**Exercise details**
Exclude all pictures. Then restate, word for word, the entries from the first line through the line that contains "Rendered at 2001 by 1125 pixels.".

(Rendered page images)
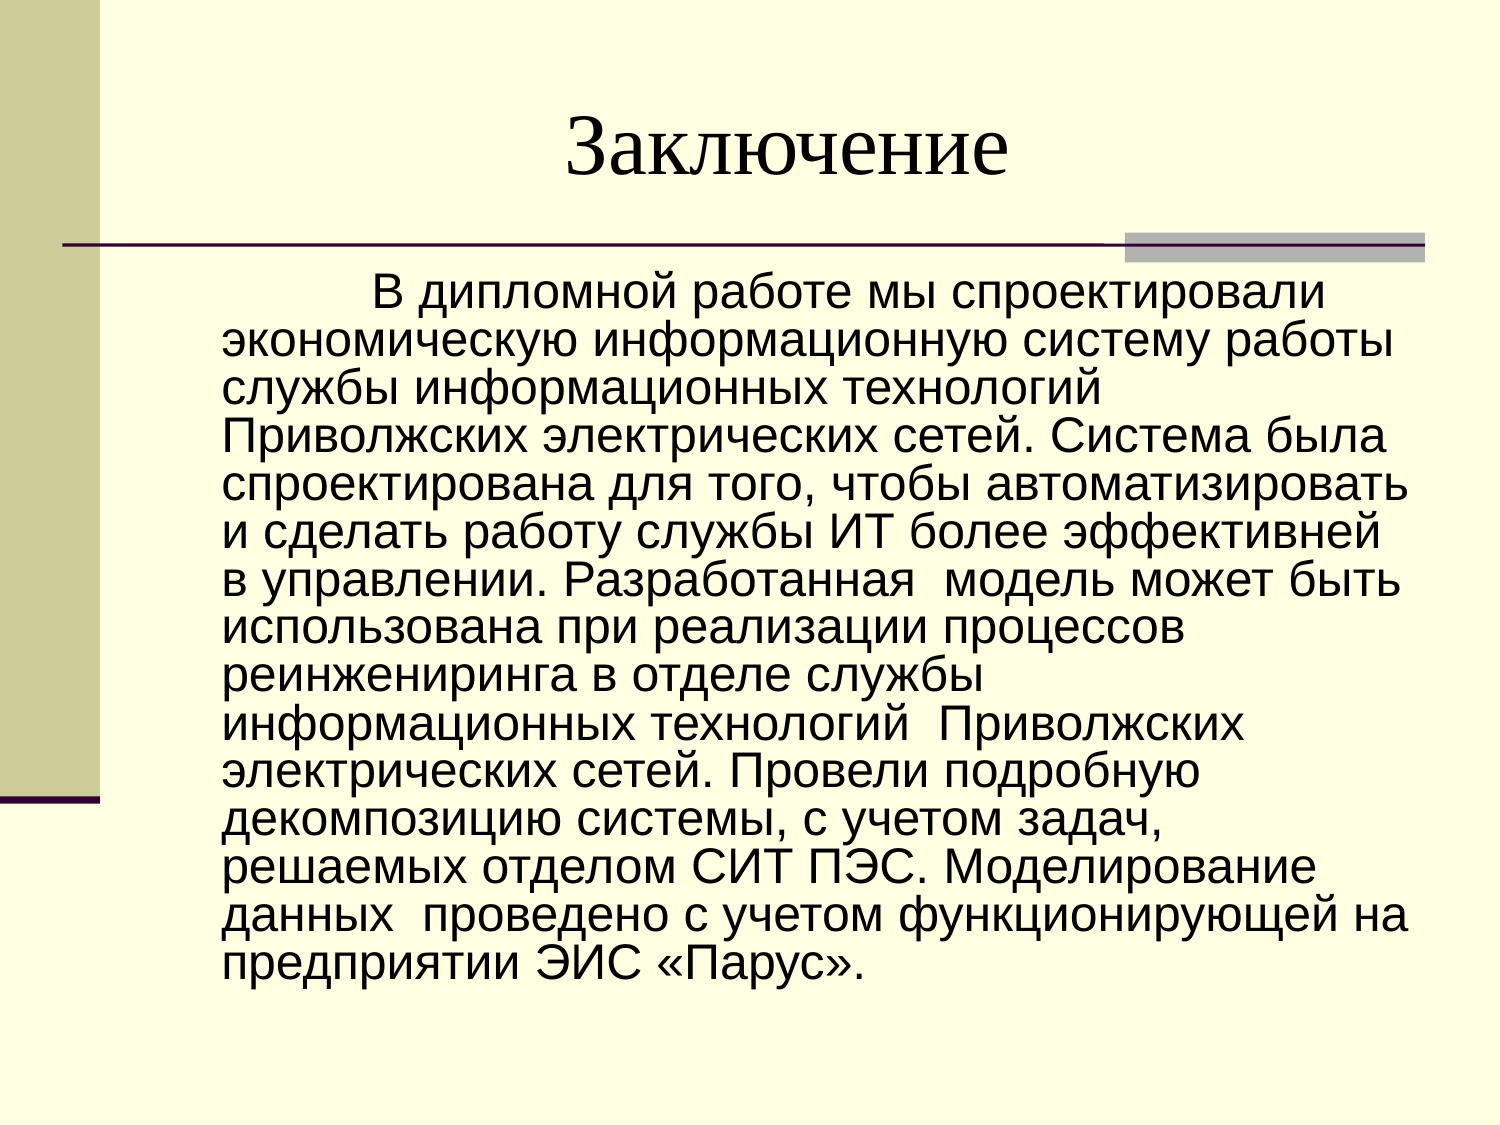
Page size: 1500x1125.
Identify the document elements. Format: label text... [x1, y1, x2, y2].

title Заключение [150, 45, 1425, 234]
list В дипломной работе мы спроектировали экономическую информационную систему работы службы информационных технологий Приволжских электрических сетей. Система была спроектирована для того, чтобы автоматизировать и сделать работу службы ИТ более эффективней в управлении. Разработанная модель может быть использована при реализации процессов реинжениринга в отделе службы информационных технологий Приволжских электрических сетей. Провели подробную декомпозицию системы, с учетом задач, решаемых отделом СИТ ПЭС. Моделирование данных проведено с учетом функционирующей на предприятии ЭИС «Парус». [150, 262, 1425, 1006]
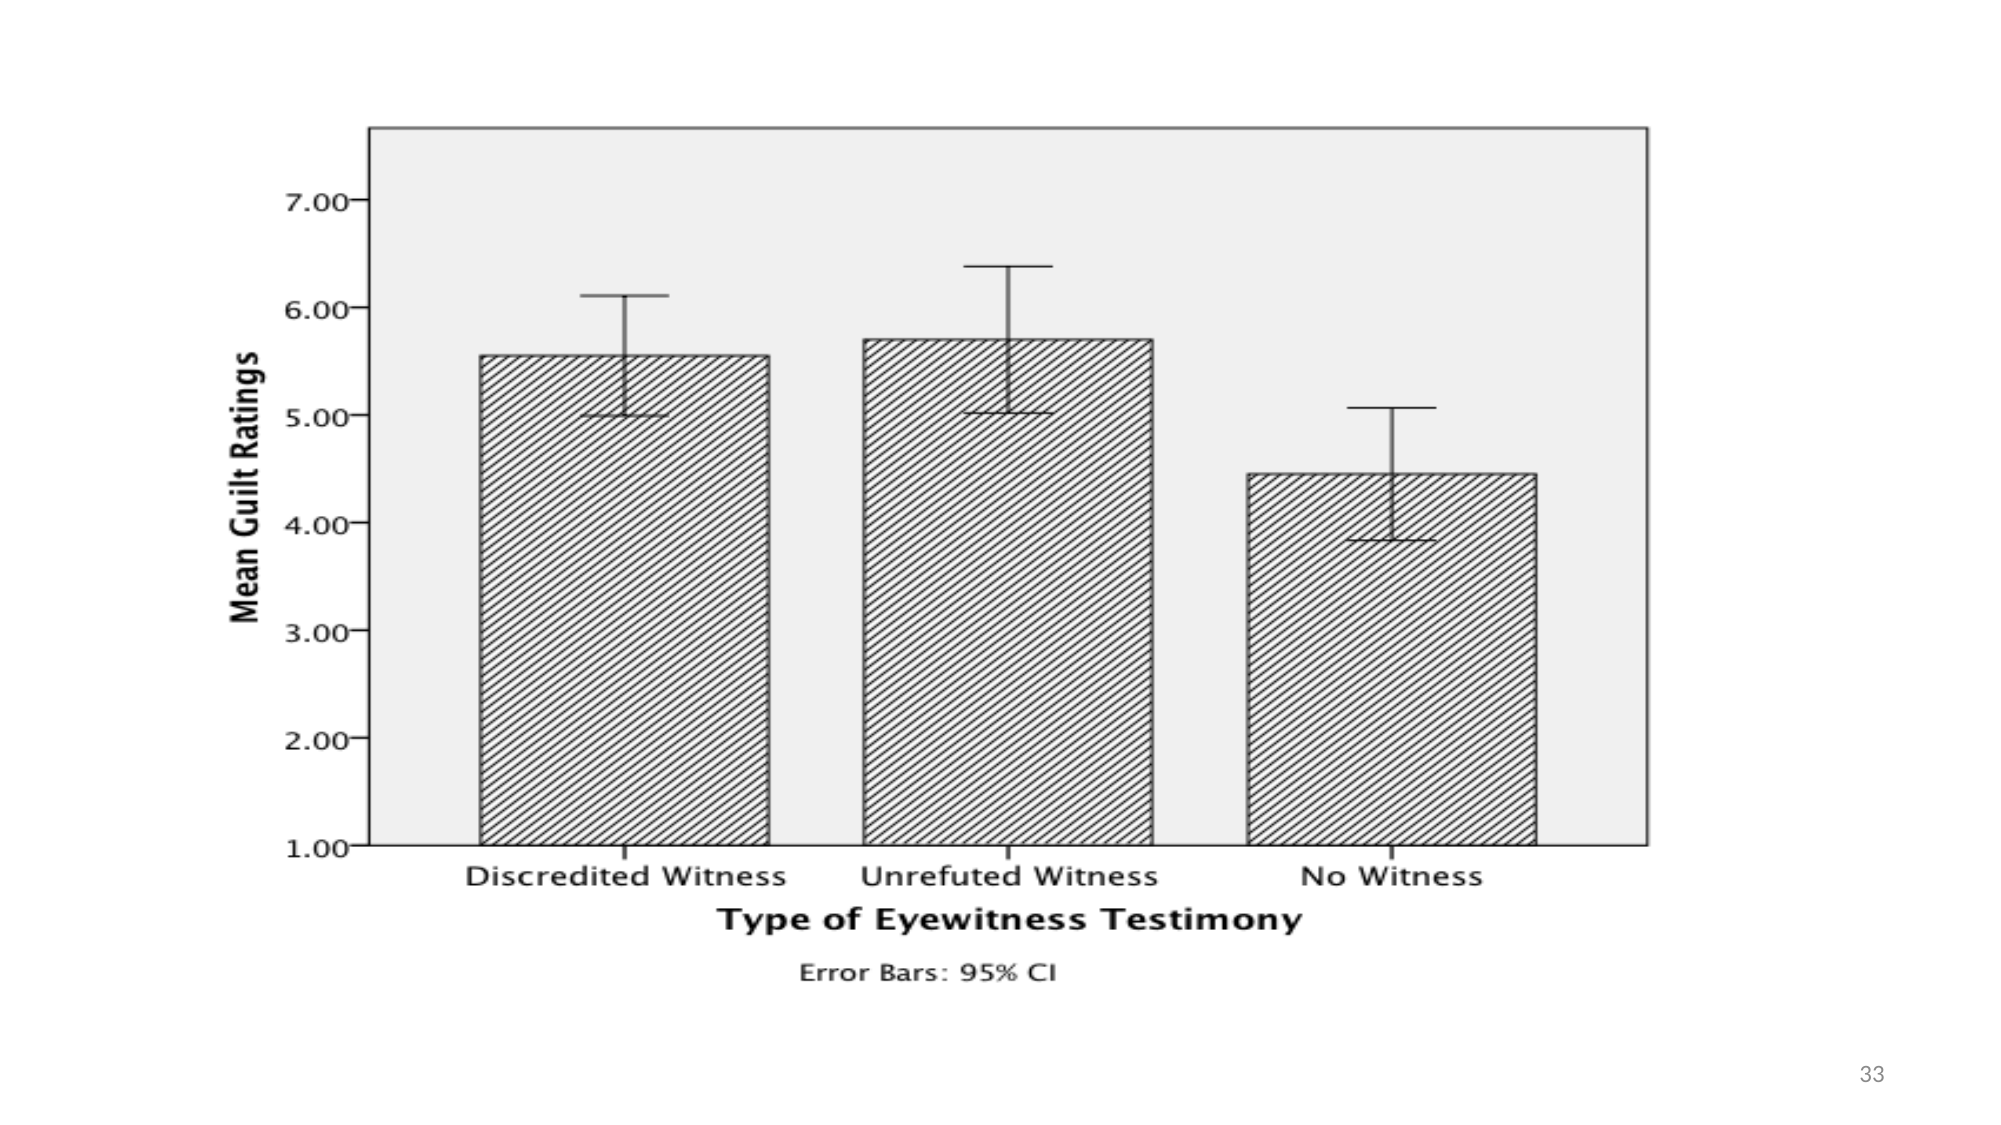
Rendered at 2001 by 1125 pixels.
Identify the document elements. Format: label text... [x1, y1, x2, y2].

slide_number 33 [1433, 1042, 1900, 1103]
picture [190, 109, 1711, 991]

**Answer section**
Page size: 1500x1125.
Identify the document elements. Format: label text... [x1, y1, x2, y2].

title Заключение [150, 45, 1425, 234]
list В дипломной работе мы спроектировали экономическую информационную систему работы службы информационных технологий Приволжских электрических сетей. Система была спроектирована для того, чтобы автоматизировать и сделать работу службы ИТ более эффективней в управлении. Разработанная модель может быть использована при реализации процессов реинжениринга в отделе службы информационных технологий Приволжских электрических сетей. Провели подробную декомпозицию системы, с учетом задач, решаемых отделом СИТ ПЭС. Моделирование данных проведено с учетом функционирующей на предприятии ЭИС «Парус». [150, 262, 1425, 1006]
Rendered at 2001 by 1125 pixels.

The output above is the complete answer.